It's a very rare beast. Deeply personal, poetic and beautiful piece of cinema made inside the american bubble-gum film industry. It is definitely not intended for immature audience, that thrives on superhero movies or streaming service content (I won't even bother to call it films).
It's one of the most beautiful, impressionistic pieces of modern cinema. It's about family, it's about death, it's about perplexity of one's life, about a desperate attempts to understand it, to control all of it's chaotic and senseless elements, to navigate through this messy labyrinth of life.
I'm amazed at how people who wrote negative reviews don't even think of how intricate a film production is. Especially in States.
First of all, it's based on a book. Which was painstakingly written by an author, word by word, sentence by sentence. Then read and re-read by editors and publishers before it was printed. A lot of thought were put into it at the very initial stages of the process.
Then the filmmaking itself. It takes a year out of your life, a year during which you are constantly asking yourself and asked by others - what's is it, why are we doing it, why are we getting out of bed at ungodly hours and driving to the set, why are we working 12 to 14 hour shifts on this? What is it in this story that makes all of us work so hard?
DP's asking the questions, production designer's asking the questions, composer's asking the questions, every actor asking the questions (and not only about 'my motivation'). What is it? Why is it this way? That way? We need to know what it means, otherwise we can't provide right design, light, camera angles, emotions.

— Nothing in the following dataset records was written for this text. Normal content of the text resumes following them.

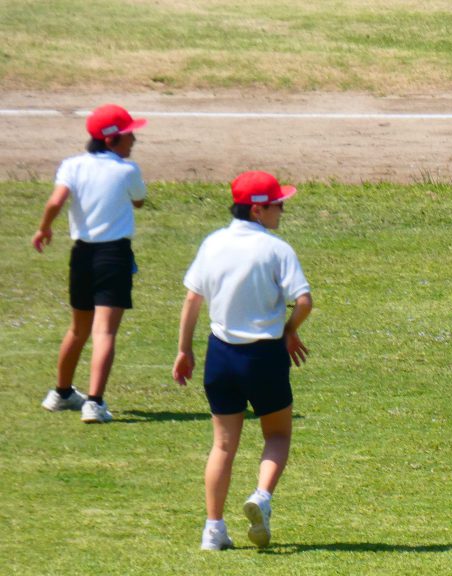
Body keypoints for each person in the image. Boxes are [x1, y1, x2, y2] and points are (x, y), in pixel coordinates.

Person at [172, 171, 313, 550]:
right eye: (277, 204)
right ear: (257, 210)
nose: (282, 210)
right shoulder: (276, 249)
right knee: (278, 435)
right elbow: (303, 301)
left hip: (221, 356)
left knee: (222, 446)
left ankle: (213, 529)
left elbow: (192, 298)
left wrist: (184, 350)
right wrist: (289, 330)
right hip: (264, 356)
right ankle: (262, 497)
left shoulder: (213, 243)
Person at [34, 104, 148, 423]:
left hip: (81, 255)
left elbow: (56, 200)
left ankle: (61, 393)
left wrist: (44, 228)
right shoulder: (127, 170)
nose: (134, 140)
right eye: (129, 135)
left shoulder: (72, 165)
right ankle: (94, 403)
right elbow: (139, 200)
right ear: (112, 140)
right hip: (114, 256)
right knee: (105, 332)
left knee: (78, 328)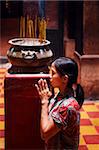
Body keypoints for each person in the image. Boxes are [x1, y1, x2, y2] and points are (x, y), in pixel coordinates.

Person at [35, 57, 84, 150]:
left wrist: (44, 102)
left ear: (64, 79)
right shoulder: (60, 94)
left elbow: (45, 134)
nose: (50, 76)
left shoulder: (67, 106)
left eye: (53, 73)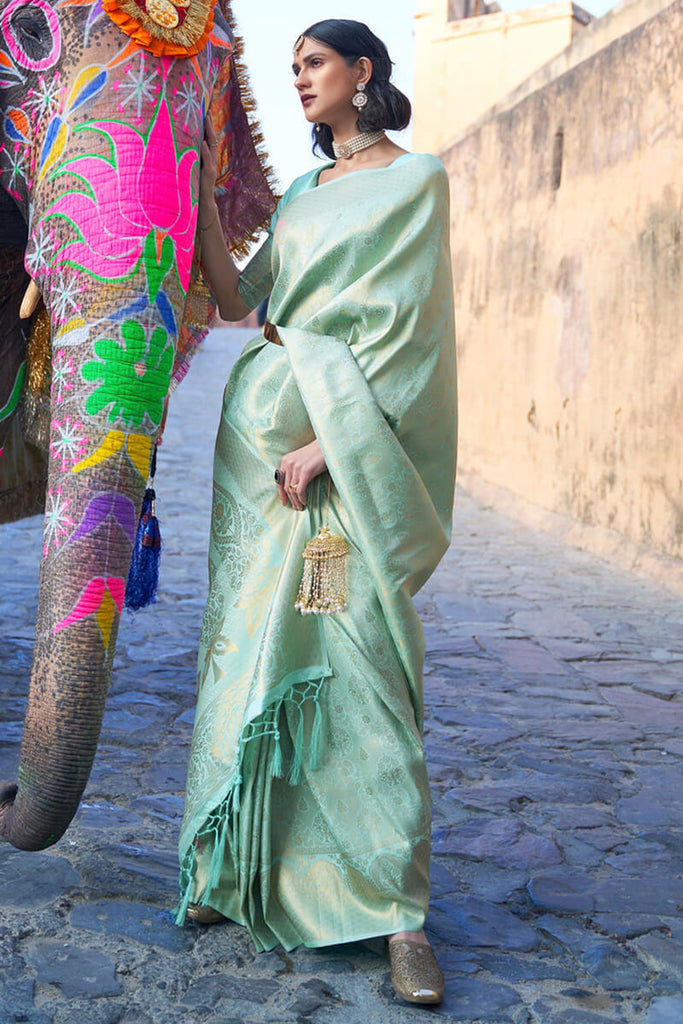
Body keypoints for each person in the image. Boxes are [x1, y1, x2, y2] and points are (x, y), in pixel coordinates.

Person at [176, 19, 457, 1006]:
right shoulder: (297, 196)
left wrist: (330, 443)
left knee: (361, 665)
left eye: (314, 63)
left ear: (361, 72)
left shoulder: (415, 182)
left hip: (336, 467)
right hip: (253, 461)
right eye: (291, 66)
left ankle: (397, 912)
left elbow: (409, 345)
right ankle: (232, 865)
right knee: (251, 653)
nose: (298, 79)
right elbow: (235, 302)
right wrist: (199, 200)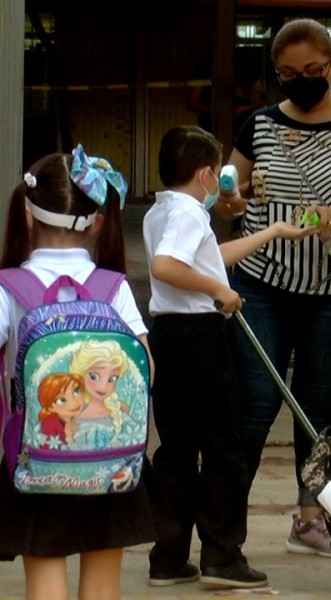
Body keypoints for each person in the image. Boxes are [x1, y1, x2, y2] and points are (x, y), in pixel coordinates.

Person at [217, 17, 331, 557]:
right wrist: (230, 202)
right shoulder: (258, 126)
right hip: (263, 287)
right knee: (254, 404)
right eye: (288, 74)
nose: (301, 81)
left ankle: (310, 516)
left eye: (312, 71)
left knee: (317, 406)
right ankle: (223, 528)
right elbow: (230, 193)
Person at [143, 125, 311, 588]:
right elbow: (167, 267)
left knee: (176, 449)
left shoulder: (163, 211)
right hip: (200, 337)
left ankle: (169, 555)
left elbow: (205, 257)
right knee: (223, 447)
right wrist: (220, 290)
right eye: (219, 173)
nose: (221, 182)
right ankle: (222, 554)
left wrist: (272, 233)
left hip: (168, 337)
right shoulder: (192, 215)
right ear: (204, 175)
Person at [0, 146, 156, 599]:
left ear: (27, 217)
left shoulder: (10, 288)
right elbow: (147, 370)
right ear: (98, 223)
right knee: (104, 586)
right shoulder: (114, 289)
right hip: (111, 467)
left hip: (35, 462)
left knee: (46, 582)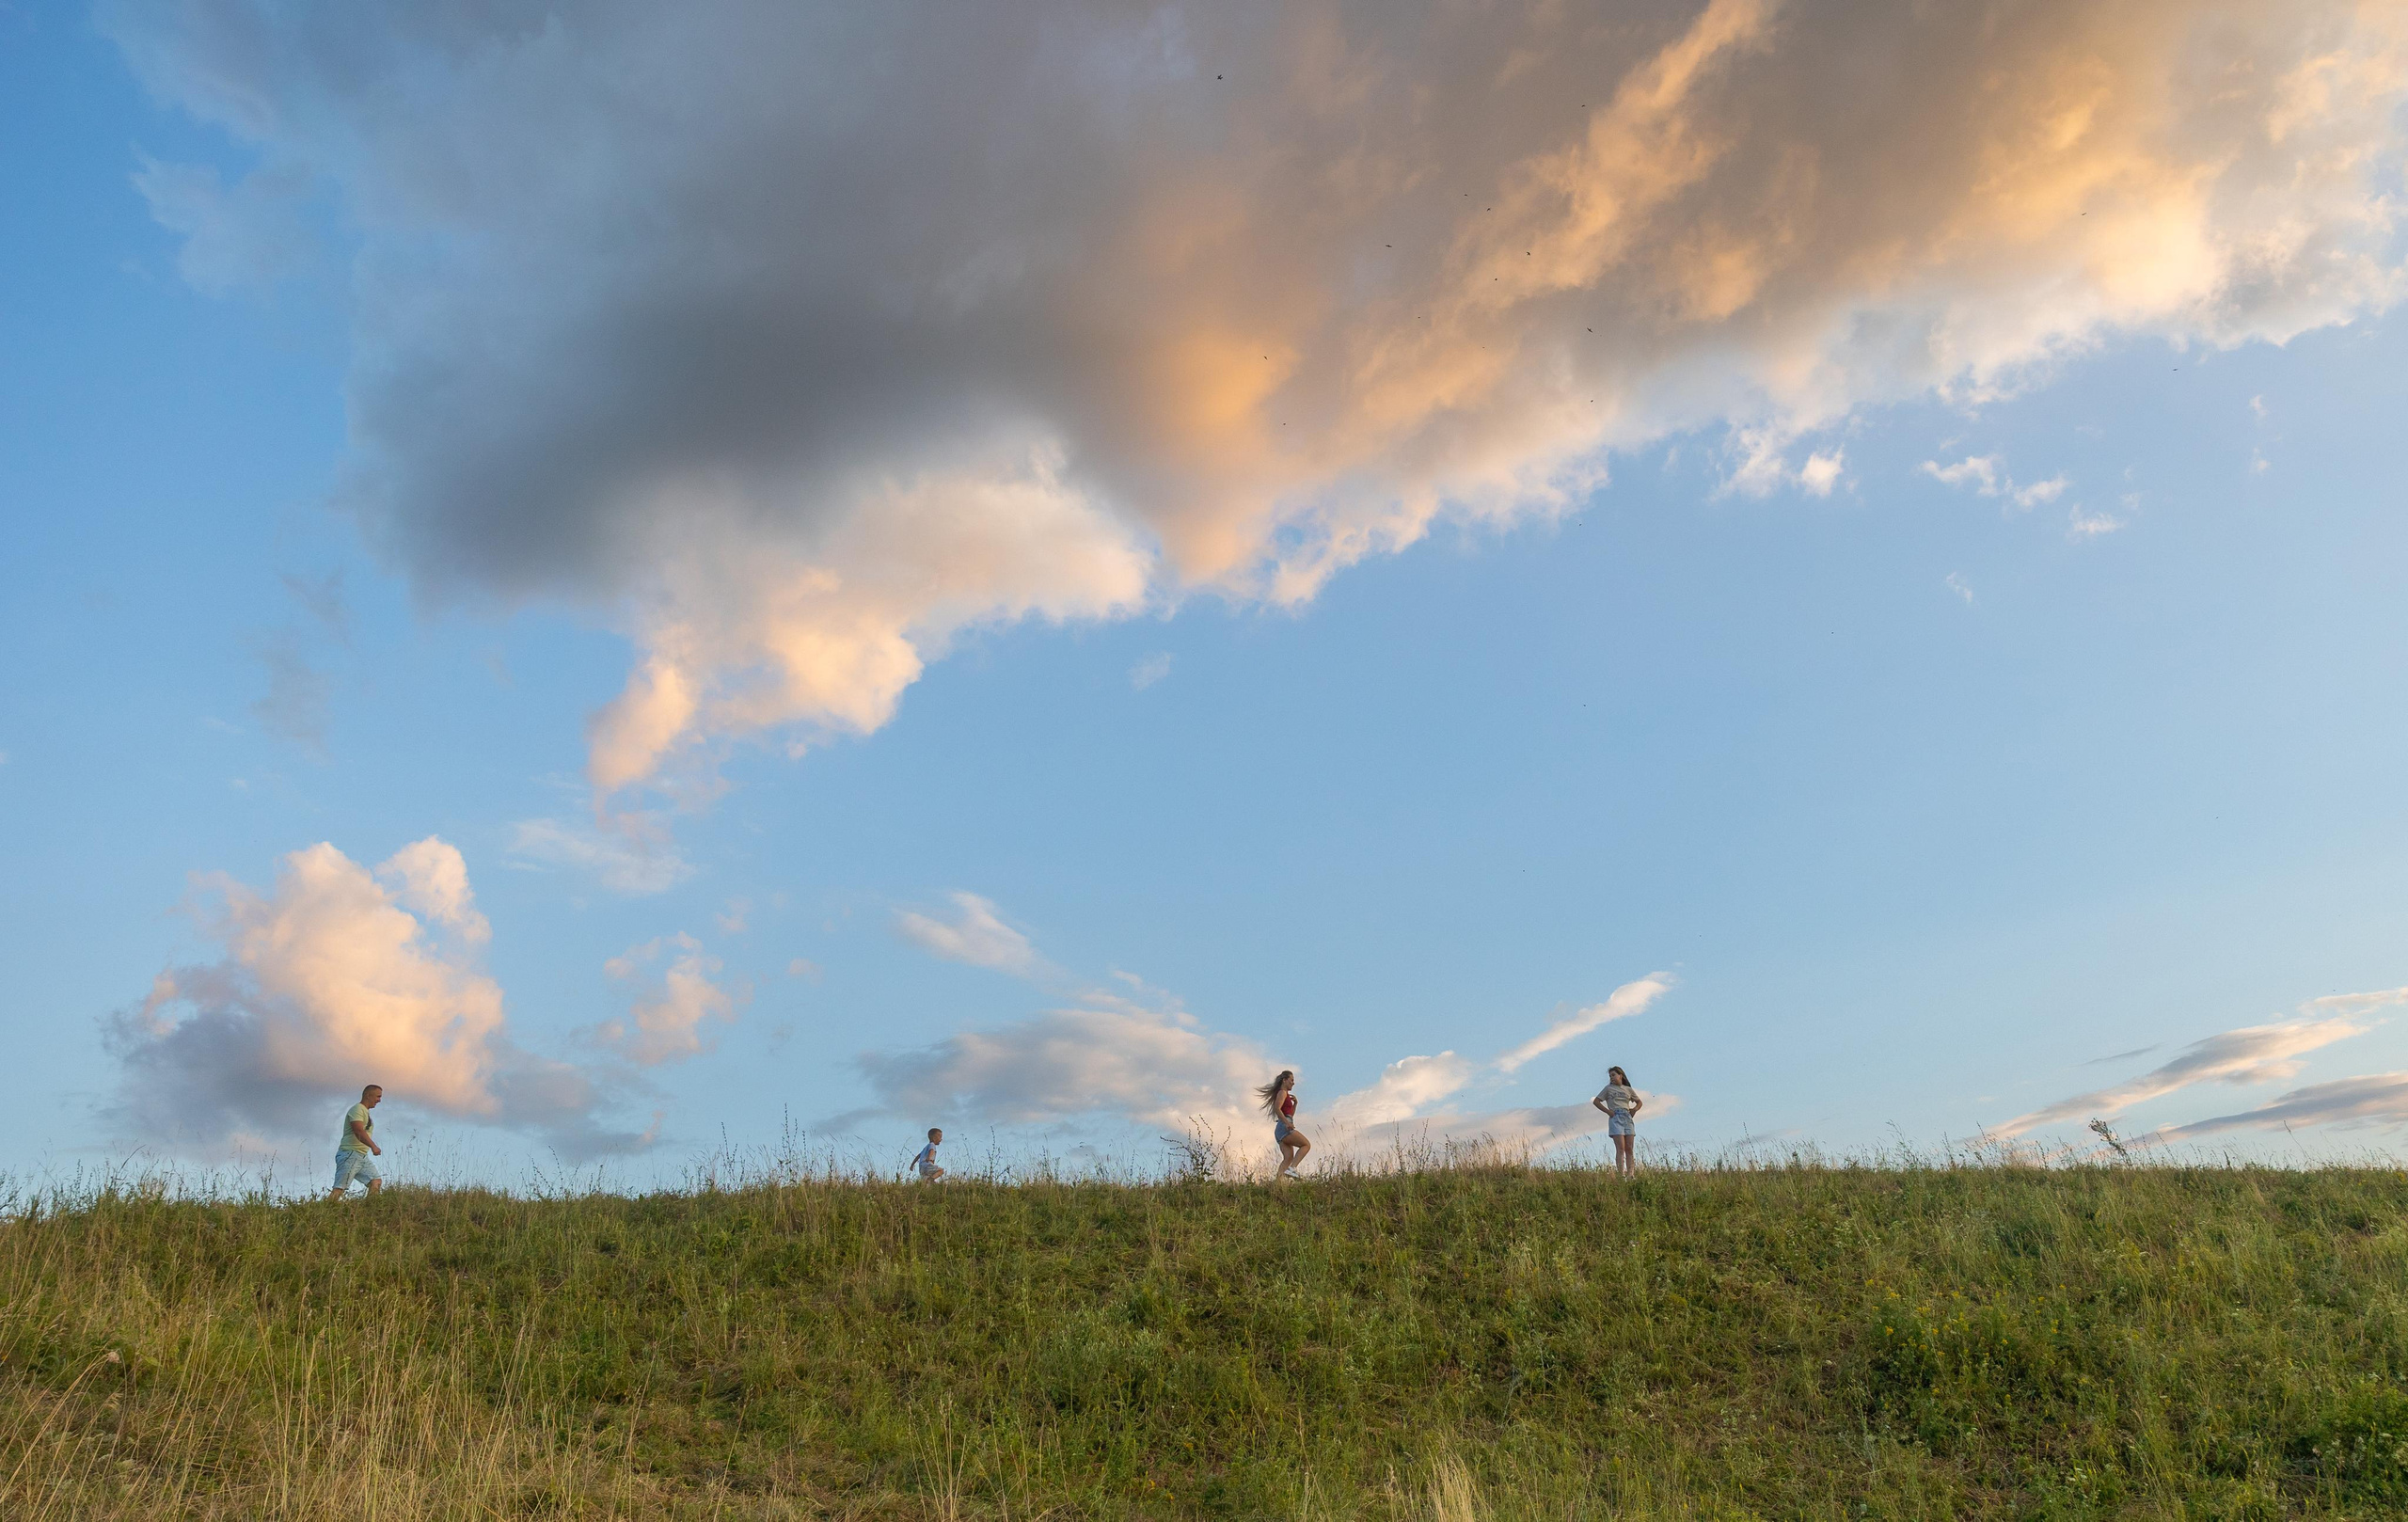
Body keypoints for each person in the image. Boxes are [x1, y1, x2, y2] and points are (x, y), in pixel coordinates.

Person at [327, 1084, 384, 1199]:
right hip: (350, 1154)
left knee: (376, 1181)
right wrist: (373, 1146)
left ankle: (369, 1209)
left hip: (361, 1156)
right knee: (339, 1189)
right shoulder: (357, 1109)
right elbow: (358, 1130)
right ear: (368, 1095)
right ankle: (324, 1212)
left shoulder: (365, 1112)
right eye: (378, 1097)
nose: (379, 1100)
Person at [1258, 1070, 1310, 1180]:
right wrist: (1287, 1123)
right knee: (1306, 1145)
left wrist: (1295, 1104)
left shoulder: (1285, 1095)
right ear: (1284, 1080)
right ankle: (1292, 1169)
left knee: (1288, 1157)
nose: (1293, 1083)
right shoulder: (1282, 1093)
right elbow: (1277, 1109)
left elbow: (1289, 1114)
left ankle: (1278, 1184)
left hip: (1281, 1129)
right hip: (1283, 1126)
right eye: (1291, 1080)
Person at [1592, 1066, 1642, 1178]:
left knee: (1629, 1148)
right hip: (1616, 1117)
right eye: (1610, 1076)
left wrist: (1634, 1110)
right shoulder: (1608, 1089)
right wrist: (1608, 1112)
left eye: (1613, 1075)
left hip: (1627, 1117)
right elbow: (1596, 1101)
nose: (1611, 1078)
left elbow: (1639, 1102)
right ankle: (1621, 1175)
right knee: (1621, 1148)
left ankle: (1631, 1175)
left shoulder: (1628, 1089)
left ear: (1621, 1075)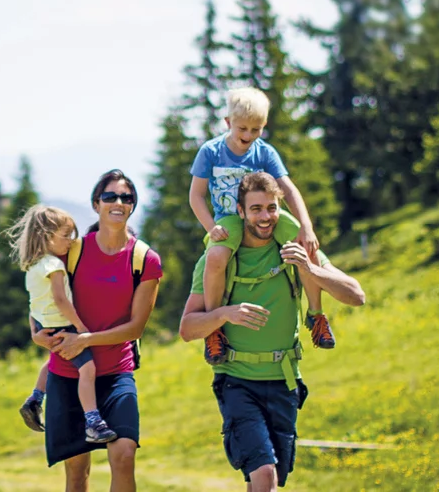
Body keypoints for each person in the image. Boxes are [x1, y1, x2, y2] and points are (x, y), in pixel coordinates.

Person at [179, 171, 365, 491]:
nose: (265, 217)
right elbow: (187, 329)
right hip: (236, 381)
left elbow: (356, 296)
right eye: (256, 209)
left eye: (271, 208)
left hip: (284, 380)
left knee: (271, 480)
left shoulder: (292, 247)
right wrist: (225, 314)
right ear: (240, 212)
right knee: (264, 473)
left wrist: (310, 268)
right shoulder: (220, 258)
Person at [29, 169, 162, 492]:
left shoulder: (145, 259)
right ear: (96, 203)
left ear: (132, 206)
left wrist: (86, 339)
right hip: (68, 374)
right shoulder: (72, 251)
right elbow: (41, 293)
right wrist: (35, 331)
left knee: (124, 453)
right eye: (110, 196)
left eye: (126, 197)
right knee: (77, 474)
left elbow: (136, 327)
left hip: (117, 373)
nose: (118, 202)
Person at [191, 87, 332, 368]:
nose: (248, 135)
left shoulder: (264, 152)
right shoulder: (211, 152)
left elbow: (289, 190)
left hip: (267, 213)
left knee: (305, 247)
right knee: (216, 258)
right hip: (231, 218)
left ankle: (316, 315)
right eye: (242, 128)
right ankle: (214, 327)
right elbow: (196, 195)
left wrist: (306, 226)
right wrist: (210, 227)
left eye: (256, 129)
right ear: (228, 122)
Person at [10, 204, 116, 443]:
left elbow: (35, 302)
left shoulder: (33, 266)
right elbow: (60, 300)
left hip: (43, 323)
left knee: (54, 359)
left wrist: (35, 328)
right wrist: (80, 327)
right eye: (66, 235)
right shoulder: (55, 265)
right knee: (87, 369)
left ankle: (35, 398)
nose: (70, 241)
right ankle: (93, 421)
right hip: (61, 325)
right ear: (47, 236)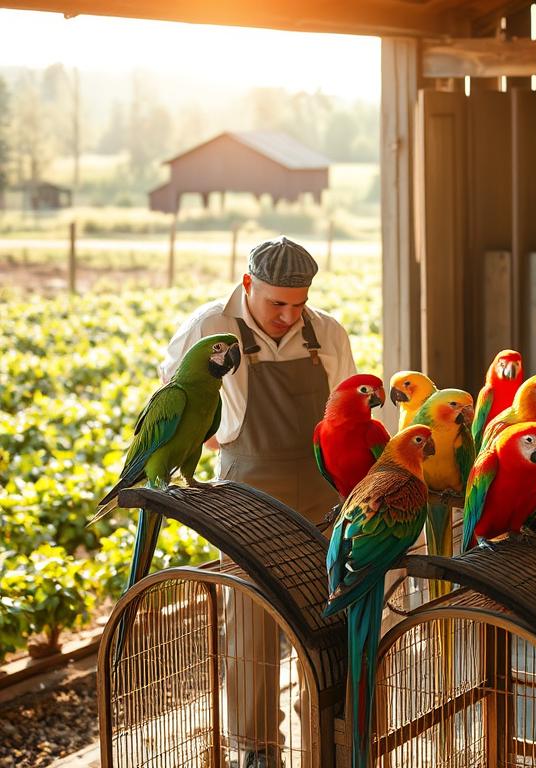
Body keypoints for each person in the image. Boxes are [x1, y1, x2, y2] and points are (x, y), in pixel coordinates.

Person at [160, 236, 356, 768]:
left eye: (299, 303)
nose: (289, 315)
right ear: (248, 284)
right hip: (248, 496)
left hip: (323, 497)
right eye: (277, 303)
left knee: (327, 622)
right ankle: (256, 749)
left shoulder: (327, 333)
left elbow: (347, 416)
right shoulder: (209, 328)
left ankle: (327, 740)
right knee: (252, 625)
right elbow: (176, 397)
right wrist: (212, 436)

Film isn't made at director's whim, just because he never found anything better to do with his life.
There is no such thing as a meaningless film. There are pointless films, but there's always a meaning. The whole machine of film production needs this meaning to work.
This is the work of a true artist and thinker. Brilliant design, camerawork , actors, minimalistic music.
It's a shame that distributors didn't find a right audience for this brilliant piece.
You don't necessarily need to 'get it', but you should at least try to understand it and to feel it.